PROBLEM TO SOLVE: Where the line containing "conhecido por representar" appears, end your copy; everything from the first line of the records below up to and including it must be reproduced exactly.

GIVEN RECORDS:
*-*-*

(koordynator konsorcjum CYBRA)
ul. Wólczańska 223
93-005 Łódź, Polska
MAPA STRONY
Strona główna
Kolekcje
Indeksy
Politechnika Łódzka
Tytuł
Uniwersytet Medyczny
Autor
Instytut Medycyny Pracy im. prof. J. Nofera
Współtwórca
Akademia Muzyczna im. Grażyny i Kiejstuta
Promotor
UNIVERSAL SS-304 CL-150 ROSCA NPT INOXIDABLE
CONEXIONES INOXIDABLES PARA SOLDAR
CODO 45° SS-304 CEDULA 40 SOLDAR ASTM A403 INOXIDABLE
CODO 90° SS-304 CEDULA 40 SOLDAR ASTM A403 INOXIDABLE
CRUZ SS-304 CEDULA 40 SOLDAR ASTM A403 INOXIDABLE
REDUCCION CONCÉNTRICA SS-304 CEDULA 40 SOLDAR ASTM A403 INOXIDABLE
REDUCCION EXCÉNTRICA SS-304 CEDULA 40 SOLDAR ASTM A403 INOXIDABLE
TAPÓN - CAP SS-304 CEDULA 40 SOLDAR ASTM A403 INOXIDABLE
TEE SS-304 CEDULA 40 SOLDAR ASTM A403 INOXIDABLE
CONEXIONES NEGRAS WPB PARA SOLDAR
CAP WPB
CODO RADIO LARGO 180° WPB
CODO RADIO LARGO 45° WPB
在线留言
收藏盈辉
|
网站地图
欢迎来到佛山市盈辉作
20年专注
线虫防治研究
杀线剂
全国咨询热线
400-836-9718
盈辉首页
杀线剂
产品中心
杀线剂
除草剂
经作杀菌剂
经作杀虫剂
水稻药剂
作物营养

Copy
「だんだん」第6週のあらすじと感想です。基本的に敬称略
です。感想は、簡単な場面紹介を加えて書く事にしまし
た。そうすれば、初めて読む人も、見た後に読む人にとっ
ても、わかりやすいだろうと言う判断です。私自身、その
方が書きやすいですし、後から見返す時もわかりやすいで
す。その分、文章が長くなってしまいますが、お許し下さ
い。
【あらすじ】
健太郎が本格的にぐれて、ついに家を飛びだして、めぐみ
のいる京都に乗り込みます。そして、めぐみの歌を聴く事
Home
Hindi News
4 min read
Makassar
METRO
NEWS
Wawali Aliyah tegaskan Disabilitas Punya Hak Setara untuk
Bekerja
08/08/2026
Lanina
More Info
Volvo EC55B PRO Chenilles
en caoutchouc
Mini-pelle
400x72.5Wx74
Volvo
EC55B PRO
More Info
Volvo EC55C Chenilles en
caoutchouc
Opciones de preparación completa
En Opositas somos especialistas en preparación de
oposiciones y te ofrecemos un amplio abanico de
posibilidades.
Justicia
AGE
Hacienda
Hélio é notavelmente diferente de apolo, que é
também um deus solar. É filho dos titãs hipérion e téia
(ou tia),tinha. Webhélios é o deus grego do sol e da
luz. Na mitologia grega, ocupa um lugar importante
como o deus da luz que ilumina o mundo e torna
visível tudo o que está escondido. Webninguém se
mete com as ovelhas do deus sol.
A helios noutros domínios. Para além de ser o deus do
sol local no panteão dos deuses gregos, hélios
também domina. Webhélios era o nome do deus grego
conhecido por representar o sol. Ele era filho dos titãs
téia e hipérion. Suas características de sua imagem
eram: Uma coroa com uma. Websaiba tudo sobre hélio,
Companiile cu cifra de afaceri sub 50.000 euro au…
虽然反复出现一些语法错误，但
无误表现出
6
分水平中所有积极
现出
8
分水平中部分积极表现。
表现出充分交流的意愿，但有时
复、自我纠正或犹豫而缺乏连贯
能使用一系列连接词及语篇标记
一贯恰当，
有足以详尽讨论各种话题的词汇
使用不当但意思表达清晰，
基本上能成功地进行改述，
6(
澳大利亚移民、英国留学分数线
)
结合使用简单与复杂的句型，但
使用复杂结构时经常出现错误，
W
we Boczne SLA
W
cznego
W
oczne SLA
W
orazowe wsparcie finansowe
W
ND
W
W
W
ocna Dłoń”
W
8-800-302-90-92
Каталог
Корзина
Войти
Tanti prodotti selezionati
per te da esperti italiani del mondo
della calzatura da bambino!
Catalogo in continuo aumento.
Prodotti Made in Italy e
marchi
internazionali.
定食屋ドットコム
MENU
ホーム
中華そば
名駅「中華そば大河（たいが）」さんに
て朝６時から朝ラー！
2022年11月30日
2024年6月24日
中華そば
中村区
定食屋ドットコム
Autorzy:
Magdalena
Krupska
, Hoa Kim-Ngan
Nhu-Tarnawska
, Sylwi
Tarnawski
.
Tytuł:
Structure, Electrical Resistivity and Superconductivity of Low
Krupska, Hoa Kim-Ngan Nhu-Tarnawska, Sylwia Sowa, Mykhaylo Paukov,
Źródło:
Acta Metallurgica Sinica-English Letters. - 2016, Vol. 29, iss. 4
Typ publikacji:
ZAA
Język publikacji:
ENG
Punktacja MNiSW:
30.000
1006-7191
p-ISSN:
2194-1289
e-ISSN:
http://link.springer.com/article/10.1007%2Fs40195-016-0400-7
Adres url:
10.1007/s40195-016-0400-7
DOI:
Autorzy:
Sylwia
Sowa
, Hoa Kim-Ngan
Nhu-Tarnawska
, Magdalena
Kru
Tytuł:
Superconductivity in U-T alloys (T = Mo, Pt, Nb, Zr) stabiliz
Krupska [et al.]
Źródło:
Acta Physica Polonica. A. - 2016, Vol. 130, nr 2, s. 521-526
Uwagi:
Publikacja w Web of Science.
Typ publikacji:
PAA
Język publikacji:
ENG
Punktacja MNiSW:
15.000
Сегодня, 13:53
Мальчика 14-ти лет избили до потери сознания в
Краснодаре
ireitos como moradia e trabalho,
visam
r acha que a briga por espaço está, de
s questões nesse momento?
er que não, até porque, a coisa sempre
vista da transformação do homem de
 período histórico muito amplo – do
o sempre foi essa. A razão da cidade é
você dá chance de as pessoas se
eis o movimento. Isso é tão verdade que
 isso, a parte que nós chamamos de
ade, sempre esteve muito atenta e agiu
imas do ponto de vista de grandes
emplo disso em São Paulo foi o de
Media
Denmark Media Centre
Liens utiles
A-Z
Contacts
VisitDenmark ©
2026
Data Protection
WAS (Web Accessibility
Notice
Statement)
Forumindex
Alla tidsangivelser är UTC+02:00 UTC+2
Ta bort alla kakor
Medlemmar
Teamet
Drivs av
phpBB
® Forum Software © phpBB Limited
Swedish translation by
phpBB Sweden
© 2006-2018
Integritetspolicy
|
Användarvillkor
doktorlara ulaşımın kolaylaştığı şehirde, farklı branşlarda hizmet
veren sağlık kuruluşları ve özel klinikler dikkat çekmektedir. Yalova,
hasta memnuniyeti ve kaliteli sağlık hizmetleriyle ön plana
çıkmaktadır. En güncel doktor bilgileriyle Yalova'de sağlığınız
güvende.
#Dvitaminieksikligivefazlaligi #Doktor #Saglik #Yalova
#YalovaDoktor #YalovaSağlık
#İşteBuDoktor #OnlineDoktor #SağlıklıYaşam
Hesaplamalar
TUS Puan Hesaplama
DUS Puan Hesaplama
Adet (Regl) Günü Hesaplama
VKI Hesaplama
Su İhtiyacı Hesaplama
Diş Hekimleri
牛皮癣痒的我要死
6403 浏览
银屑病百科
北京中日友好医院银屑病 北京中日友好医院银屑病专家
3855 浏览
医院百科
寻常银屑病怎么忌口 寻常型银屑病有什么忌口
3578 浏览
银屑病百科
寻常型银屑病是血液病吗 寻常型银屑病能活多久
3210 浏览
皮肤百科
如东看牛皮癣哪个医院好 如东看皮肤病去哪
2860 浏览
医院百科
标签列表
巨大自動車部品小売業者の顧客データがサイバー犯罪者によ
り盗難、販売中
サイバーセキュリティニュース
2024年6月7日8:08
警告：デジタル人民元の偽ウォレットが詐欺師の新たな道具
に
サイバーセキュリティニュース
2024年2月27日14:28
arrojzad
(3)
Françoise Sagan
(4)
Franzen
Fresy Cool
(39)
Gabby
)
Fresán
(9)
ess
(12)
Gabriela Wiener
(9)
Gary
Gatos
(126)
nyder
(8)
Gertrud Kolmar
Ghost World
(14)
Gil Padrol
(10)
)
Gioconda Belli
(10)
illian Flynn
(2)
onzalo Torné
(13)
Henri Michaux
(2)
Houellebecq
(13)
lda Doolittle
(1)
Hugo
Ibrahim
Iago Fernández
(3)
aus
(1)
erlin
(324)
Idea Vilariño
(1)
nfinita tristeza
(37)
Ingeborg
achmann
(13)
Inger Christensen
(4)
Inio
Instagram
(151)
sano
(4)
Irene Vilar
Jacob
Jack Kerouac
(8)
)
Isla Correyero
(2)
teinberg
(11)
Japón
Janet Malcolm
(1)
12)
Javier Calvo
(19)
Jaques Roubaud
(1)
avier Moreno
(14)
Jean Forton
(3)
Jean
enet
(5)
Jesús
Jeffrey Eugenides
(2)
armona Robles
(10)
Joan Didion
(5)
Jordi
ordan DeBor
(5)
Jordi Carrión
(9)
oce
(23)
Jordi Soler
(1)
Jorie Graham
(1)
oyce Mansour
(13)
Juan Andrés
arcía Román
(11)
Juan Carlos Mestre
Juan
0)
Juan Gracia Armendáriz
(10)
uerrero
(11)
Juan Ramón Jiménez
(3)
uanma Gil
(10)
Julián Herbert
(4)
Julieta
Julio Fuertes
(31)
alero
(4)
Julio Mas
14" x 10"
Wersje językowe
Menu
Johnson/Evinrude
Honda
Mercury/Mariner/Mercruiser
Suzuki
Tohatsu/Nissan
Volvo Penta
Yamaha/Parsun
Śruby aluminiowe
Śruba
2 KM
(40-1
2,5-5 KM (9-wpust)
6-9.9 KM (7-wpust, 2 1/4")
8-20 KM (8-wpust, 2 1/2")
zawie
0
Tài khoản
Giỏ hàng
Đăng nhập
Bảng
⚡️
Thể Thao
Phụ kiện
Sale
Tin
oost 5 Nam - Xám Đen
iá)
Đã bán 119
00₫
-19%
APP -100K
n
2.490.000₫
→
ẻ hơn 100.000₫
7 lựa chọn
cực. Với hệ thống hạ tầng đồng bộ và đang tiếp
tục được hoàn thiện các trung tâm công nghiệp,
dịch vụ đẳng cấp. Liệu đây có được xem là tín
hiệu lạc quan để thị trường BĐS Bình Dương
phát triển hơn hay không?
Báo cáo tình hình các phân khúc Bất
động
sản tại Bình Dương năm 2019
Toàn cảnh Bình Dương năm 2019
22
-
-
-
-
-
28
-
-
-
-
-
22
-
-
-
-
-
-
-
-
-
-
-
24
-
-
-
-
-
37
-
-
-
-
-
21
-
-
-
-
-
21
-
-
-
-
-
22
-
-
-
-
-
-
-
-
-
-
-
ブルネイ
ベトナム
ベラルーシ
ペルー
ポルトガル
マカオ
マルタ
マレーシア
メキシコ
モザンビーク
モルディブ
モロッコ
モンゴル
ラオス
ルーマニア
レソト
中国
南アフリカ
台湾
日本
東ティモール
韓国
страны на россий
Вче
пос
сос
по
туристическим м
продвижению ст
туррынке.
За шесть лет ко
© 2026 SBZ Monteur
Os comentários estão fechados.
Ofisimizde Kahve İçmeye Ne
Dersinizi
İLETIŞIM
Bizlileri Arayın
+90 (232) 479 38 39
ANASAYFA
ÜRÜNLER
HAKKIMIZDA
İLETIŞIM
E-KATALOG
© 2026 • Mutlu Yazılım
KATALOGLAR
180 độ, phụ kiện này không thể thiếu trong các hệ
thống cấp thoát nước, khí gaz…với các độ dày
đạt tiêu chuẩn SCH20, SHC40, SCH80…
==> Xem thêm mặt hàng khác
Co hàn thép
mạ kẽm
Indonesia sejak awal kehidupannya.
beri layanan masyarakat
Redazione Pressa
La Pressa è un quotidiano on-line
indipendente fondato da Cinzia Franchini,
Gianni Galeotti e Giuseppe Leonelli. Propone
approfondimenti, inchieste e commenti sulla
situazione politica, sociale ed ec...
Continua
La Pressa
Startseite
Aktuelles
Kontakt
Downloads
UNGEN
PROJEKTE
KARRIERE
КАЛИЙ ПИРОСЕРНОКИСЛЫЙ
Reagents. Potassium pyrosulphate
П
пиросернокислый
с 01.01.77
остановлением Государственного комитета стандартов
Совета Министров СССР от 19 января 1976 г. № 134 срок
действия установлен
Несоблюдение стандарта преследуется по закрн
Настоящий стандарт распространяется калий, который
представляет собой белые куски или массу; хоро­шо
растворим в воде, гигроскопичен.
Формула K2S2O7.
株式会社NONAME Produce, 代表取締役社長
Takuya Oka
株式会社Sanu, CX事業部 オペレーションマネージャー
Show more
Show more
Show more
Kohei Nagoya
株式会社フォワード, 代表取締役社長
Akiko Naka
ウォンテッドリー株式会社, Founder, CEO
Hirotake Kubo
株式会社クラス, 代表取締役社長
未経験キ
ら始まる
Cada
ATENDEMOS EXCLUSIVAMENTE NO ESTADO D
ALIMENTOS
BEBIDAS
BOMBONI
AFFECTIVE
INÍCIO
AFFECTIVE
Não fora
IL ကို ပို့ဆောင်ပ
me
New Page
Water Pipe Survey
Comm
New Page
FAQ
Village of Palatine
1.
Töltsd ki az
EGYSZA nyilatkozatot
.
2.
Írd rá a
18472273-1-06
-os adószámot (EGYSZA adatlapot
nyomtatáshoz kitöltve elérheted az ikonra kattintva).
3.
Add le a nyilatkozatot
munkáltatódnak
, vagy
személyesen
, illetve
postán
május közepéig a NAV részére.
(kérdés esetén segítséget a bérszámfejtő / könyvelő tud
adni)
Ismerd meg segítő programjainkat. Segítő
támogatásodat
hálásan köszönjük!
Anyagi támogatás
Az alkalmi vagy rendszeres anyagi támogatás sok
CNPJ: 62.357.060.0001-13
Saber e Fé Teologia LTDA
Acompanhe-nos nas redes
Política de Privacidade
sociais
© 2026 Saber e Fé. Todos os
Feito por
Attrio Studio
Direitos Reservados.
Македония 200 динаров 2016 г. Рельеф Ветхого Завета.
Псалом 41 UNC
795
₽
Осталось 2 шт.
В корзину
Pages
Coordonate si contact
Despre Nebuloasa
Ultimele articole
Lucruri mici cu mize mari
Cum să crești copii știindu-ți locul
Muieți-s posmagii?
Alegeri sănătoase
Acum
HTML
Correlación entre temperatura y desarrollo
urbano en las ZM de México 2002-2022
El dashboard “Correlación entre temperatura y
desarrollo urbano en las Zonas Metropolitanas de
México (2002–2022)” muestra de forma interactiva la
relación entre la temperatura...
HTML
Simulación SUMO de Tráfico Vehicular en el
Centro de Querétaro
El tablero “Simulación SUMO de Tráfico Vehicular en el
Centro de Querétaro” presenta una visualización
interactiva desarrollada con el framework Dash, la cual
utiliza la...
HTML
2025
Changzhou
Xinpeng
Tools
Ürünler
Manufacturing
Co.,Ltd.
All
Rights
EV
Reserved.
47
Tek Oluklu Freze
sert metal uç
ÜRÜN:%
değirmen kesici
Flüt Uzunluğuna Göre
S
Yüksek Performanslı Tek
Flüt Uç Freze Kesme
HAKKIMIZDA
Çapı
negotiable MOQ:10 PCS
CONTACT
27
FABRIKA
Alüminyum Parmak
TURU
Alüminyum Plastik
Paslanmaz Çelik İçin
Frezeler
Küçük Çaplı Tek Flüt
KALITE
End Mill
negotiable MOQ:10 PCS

*-*-*

EXPECTED OUTPUT:
(koordynator konsorcjum CYBRA)
ul. Wólczańska 223
93-005 Łódź, Polska
MAPA STRONY
Strona główna
Kolekcje
Indeksy
Politechnika Łódzka
Tytuł
Uniwersytet Medyczny
Autor
Instytut Medycyny Pracy im. prof. J. Nofera
Współtwórca
Akademia Muzyczna im. Grażyny i Kiejstuta
Promotor
UNIVERSAL SS-304 CL-150 ROSCA NPT INOXIDABLE
CONEXIONES INOXIDABLES PARA SOLDAR
CODO 45° SS-304 CEDULA 40 SOLDAR ASTM A403 INOXIDABLE
CODO 90° SS-304 CEDULA 40 SOLDAR ASTM A403 INOXIDABLE
CRUZ SS-304 CEDULA 40 SOLDAR ASTM A403 INOXIDABLE
REDUCCION CONCÉNTRICA SS-304 CEDULA 40 SOLDAR ASTM A403 INOXIDABLE
REDUCCION EXCÉNTRICA SS-304 CEDULA 40 SOLDAR ASTM A403 INOXIDABLE
TAPÓN - CAP SS-304 CEDULA 40 SOLDAR ASTM A403 INOXIDABLE
TEE SS-304 CEDULA 40 SOLDAR ASTM A403 INOXIDABLE
CONEXIONES NEGRAS WPB PARA SOLDAR
CAP WPB
CODO RADIO LARGO 180° WPB
CODO RADIO LARGO 45° WPB
在线留言
收藏盈辉
|
网站地图
欢迎来到佛山市盈辉作
20年专注
线虫防治研究
杀线剂
全国咨询热线
400-836-9718
盈辉首页
杀线剂
产品中心
杀线剂
除草剂
经作杀菌剂
经作杀虫剂
水稻药剂
作物营养

Copy
「だんだん」第6週のあらすじと感想です。基本的に敬称略
です。感想は、簡単な場面紹介を加えて書く事にしまし
た。そうすれば、初めて読む人も、見た後に読む人にとっ
ても、わかりやすいだろうと言う判断です。私自身、その
方が書きやすいですし、後から見返す時もわかりやすいで
す。その分、文章が長くなってしまいますが、お許し下さ
い。
【あらすじ】
健太郎が本格的にぐれて、ついに家を飛びだして、めぐみ
のいる京都に乗り込みます。そして、めぐみの歌を聴く事
Home
Hindi News
4 min read
Makassar
METRO
NEWS
Wawali Aliyah tegaskan Disabilitas Punya Hak Setara untuk
Bekerja
08/08/2026
Lanina
More Info
Volvo EC55B PRO Chenilles
en caoutchouc
Mini-pelle
400x72.5Wx74
Volvo
EC55B PRO
More Info
Volvo EC55C Chenilles en
caoutchouc
Opciones de preparación completa
En Opositas somos especialistas en preparación de
oposiciones y te ofrecemos un amplio abanico de
posibilidades.
Justicia
AGE
Hacienda
Hélio é notavelmente diferente de apolo, que é
também um deus solar. É filho dos titãs hipérion e téia
(ou tia),tinha. Webhélios é o deus grego do sol e da
luz. Na mitologia grega, ocupa um lugar importante
como o deus da luz que ilumina o mundo e torna
visível tudo o que está escondido. Webninguém se
mete com as ovelhas do deus sol.
A helios noutros domínios. Para além de ser o deus do
sol local no panteão dos deuses gregos, hélios
também domina. Webhélios era o nome do deus grego
conhecido por representar o sol. Ele era filho dos titãs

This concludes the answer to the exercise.